Last week closed another professional chapter for me. I’ve left jobs before, but this was my first firing. I wrote about my most memorable separation here:
Getting fired feels shitty. Even if you aren’t doing your life’s work at XYZ company, it hurts to be told to pack your stuff and GTFO. Whether you’re eight years old getting cut from a travel hockey team or a 38 year old getting cut from your job, being told that you aren’t good enough, stinks.
When I reflect on 16 years of being in the workforce, I realize that I’ve mostly felt lost. There have been a few gigs that felt good. At B.E. Retrofit working for the Colwells, mowing lawns for my uncle in the summers, being a coach at Mike Boyle Strength and Conditioning; these were good ones.
I seem to be missing the character trait required to “stick it out” at work. That first job at EMC in 2007 was a launching point for many friends and peers. A lot of them are now high powered sales leaders and executives that send their kids to great schools, live in nice houses, drive sexy cars, and take cool vacations. That could have been me too if I just put my head down and worked. I had too many questions. Why am I showing up every day if I hate being here? Does everyone else hate this? Are they just tougher than I am?

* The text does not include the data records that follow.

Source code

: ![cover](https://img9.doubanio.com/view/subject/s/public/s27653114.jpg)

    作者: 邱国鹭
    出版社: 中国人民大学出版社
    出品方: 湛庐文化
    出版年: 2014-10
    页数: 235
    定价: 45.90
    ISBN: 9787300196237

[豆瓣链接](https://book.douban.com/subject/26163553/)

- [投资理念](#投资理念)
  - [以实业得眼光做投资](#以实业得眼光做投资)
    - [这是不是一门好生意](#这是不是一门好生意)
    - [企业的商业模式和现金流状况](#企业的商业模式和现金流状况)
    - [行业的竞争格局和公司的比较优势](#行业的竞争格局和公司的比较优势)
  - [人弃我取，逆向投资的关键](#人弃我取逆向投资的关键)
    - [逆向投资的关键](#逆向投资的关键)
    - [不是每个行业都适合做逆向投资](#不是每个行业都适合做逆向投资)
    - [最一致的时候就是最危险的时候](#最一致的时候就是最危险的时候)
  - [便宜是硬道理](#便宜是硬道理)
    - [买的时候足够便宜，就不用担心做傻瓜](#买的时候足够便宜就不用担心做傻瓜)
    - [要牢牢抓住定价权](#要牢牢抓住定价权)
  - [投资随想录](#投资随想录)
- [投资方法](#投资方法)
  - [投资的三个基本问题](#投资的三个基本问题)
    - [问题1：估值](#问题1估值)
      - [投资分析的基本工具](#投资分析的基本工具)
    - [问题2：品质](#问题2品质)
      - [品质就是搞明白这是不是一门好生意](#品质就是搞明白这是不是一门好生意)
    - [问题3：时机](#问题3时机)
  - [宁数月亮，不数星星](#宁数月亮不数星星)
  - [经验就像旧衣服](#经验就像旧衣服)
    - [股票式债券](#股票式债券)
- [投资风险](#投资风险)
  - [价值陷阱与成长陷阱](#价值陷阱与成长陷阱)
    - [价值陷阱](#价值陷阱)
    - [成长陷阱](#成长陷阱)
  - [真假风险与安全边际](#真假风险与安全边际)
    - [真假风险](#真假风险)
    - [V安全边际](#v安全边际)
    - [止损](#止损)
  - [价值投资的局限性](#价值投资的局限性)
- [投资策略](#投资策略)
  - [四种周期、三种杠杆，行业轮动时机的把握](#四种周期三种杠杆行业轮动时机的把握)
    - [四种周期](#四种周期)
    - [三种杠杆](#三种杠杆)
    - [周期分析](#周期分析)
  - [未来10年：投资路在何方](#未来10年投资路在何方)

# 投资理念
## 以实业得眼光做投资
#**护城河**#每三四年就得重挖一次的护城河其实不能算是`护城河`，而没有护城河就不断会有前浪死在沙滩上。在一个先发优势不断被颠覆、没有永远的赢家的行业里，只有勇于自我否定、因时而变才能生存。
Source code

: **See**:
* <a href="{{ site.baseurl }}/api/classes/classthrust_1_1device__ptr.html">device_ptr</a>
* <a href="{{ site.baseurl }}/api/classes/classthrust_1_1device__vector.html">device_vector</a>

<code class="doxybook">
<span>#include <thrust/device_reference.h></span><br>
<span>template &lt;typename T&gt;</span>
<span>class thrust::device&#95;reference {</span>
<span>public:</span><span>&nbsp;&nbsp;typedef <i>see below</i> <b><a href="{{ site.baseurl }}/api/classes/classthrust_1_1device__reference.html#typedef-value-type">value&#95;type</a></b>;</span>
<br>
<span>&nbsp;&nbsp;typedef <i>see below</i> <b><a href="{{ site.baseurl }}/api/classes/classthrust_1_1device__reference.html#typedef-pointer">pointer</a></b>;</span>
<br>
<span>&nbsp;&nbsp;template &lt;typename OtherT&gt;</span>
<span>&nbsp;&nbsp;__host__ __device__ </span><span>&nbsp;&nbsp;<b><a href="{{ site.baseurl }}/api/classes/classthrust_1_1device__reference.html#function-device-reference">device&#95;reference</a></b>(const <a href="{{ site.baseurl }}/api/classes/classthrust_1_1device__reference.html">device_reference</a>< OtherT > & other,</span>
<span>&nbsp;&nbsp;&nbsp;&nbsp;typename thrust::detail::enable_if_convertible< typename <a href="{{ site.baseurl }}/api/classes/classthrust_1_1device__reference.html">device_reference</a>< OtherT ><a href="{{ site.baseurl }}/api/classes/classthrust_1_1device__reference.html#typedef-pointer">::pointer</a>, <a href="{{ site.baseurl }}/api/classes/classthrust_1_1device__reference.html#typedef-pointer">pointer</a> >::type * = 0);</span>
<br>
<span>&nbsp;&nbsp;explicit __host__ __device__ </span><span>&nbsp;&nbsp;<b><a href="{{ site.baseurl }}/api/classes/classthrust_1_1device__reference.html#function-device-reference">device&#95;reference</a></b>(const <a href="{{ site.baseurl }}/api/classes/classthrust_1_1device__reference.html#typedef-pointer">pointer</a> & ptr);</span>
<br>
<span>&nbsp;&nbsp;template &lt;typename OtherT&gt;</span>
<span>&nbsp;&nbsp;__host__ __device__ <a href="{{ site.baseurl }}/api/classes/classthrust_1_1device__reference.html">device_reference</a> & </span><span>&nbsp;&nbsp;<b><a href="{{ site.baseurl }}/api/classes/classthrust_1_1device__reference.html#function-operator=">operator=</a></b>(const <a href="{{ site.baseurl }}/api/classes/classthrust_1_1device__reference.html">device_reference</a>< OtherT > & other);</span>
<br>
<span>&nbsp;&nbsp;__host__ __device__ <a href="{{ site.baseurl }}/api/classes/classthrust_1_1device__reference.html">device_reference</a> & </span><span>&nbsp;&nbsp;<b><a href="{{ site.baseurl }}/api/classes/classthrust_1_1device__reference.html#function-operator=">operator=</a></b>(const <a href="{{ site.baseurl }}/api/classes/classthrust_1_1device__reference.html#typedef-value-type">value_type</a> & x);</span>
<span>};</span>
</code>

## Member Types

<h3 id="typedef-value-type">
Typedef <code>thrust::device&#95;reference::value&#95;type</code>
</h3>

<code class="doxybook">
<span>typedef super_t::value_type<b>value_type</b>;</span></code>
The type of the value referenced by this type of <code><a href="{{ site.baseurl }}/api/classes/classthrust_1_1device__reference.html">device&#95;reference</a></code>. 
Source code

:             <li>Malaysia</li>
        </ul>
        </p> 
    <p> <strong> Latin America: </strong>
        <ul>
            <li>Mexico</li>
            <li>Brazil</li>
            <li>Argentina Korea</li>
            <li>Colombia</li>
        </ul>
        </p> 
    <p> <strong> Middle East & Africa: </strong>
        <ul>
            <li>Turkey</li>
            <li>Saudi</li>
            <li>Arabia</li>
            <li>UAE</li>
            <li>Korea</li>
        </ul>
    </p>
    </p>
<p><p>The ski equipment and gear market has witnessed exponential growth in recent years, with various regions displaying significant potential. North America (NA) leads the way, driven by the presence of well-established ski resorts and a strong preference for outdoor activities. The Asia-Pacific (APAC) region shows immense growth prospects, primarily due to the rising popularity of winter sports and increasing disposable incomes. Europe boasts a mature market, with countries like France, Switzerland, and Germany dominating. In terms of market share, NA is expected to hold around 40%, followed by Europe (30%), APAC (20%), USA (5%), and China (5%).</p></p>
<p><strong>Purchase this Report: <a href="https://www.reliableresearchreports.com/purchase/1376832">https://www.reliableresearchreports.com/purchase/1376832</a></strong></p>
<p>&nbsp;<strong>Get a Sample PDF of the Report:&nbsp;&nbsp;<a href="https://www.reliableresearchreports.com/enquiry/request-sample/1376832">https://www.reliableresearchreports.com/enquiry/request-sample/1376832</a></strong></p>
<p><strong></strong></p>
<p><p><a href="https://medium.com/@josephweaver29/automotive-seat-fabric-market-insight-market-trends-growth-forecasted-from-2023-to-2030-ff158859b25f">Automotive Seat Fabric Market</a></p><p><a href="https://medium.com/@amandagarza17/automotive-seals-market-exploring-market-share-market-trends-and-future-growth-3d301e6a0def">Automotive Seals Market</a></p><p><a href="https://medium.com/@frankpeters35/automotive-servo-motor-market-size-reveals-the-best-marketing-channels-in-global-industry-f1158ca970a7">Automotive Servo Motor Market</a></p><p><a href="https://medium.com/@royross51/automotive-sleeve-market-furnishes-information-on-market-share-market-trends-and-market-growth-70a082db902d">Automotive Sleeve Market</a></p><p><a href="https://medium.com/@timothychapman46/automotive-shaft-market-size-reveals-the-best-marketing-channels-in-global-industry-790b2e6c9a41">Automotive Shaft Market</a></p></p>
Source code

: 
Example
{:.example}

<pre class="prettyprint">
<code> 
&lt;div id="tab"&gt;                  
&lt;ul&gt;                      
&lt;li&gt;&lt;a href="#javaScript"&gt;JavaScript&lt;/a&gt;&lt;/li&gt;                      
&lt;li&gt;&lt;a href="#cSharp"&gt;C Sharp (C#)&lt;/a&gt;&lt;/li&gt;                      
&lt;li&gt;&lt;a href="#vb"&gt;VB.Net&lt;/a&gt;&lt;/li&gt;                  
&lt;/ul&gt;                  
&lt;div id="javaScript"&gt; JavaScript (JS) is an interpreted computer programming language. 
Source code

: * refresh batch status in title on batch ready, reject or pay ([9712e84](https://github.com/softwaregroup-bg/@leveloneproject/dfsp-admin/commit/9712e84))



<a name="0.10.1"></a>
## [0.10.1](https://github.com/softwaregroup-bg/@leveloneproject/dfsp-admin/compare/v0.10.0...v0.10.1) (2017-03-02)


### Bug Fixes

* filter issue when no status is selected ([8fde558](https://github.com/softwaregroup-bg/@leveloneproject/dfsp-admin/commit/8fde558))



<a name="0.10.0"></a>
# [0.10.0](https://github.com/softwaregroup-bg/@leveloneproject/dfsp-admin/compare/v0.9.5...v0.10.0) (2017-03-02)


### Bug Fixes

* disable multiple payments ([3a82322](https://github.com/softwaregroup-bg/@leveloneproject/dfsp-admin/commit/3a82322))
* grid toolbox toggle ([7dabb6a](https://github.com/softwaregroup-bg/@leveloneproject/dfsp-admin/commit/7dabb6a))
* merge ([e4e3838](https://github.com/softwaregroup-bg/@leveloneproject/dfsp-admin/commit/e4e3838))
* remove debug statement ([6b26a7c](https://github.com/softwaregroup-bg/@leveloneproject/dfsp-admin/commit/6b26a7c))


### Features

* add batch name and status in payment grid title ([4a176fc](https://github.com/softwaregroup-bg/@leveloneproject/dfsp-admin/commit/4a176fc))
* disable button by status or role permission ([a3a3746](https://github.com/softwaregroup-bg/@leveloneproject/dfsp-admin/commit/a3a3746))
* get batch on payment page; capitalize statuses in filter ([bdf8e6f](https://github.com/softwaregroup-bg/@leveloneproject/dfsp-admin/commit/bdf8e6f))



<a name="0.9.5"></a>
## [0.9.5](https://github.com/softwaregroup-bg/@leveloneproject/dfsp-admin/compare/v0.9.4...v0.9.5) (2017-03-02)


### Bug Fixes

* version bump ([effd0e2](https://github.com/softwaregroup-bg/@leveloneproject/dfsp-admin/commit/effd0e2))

The most money I’ve ever made in a year is 126,313 and 42 cents. Last year I made 107,000. I don’t know if that sounds like a lot or if it sounds like pennies. I used to think, “If I can just make 100k, then I’ll be happy.” That hasn’t proved to be true.
To compound things, my personal finance habits are trash and I’m often upside down each month filling in the gaps with credit cards. I have a spreadsheet titled “monthly financials” that shows a negative number at the bottom of column B. I planned to fix that situation with hefty commission checks that never came. My lifestyle has crept into a spot that might fit someone making 220k. Amazon delivers Whole Food groceries to my doorstep, I lease a brand new truck, the house gets cleaned twice per month, I have a bad door dash habit, and haven’t figured out how to scale back my tipping since covid started.
This isn’t the first bad spot that I’ve put myself in. I’ve been here before. In 2008, I opened a gym. I like to believe that I was a great coach and a terrible business person. The gym lost money every year for the six years that it was open. I think we did a lot of great work for clients, but I’ve got nothing to show for it. During those years, I relied on my spouse’s income, lived off credit cards, stopped paying my student loans, and flinched anytime I handed my card over to be swiped at Dunkin Donuts. More than once the card was declined but they gave me the coffee anyway. The biggest difference between then and now is that I live on my own and share custody of two 5 year olds. I’ve got people depending on me to generate cash in a predictable way. The only time I’ve generated cash in a predictable way is working jobs that wilt my soul.
I’m in a painfully familiar place again, struggling to redefine myself professionally. All I know is that I want to control my calendar and do creative work. I’ve never demonstrated the ability to generate income without a job. That last sentence keeps me up at night. My anxiety is up a few clicks. The heavy weather patterns of depression are not far off. Some days, I hide under the covers and eat Chinese food straight from takeaway containers. Other days I can will myself to exercise, get outside, and bang out cold emails in search of work.
I’m trying to find ways to take small steps forward. I’m breathing fresh life into an old project. I put my housekeeper in a holding pattern for a bit, I’ll swap Whole Foods delivery for walking into Shaws, and I’ll consider deleting the DoorDash app or at least putting it in a folder that is not on my home page. 45 dollar pizzas are my meth. On days when I don’t have my kids, a little pot helps me de-couple from the existential dread.
I’m feeling a mix of fear about the future and restrained excitement about getting to decide how I spend my days.
If you have any thoughts, smash the reply button because I’d love to hear them. Thanks for being here.
Liking this post feels wrong, but I'll like it anyway. I get that when I like it, I don't mean it literally, because this post is well-expressed but also totally shitty. That said, I feel you. For all the brains and commitment and determination I have, working for someone else has never made sense for me. I get little sense of satisfaction from it, and derive no personal value or worth from it--my job is a means to an end. It doesn't define me. So the point there is that you're not alone. My unsolicited advice (or did you ask for it?) is this: lean on people who will make you feel better, who will help you weather the potential depression storm, and who will offer you 5 or 10 milligrams, your choice, no judgment. Two other things: 1) that gym was awesome (you know what it did for me) and 2) don't walk to that Shaw's--it's a really depressing walk. I did it once. But if you do, stop by my house on the way home. It's on the way. Or just drive over any time you need to talk. Or not. Hang in there. I totally get all the angst and fear, but I'm a bit jealous too--I smell opportunity. You got this. You're one of the good guys.
Tom, I absolutely love your honesty. Your ability to put into words, the feelings that we all try to deny, is perfect.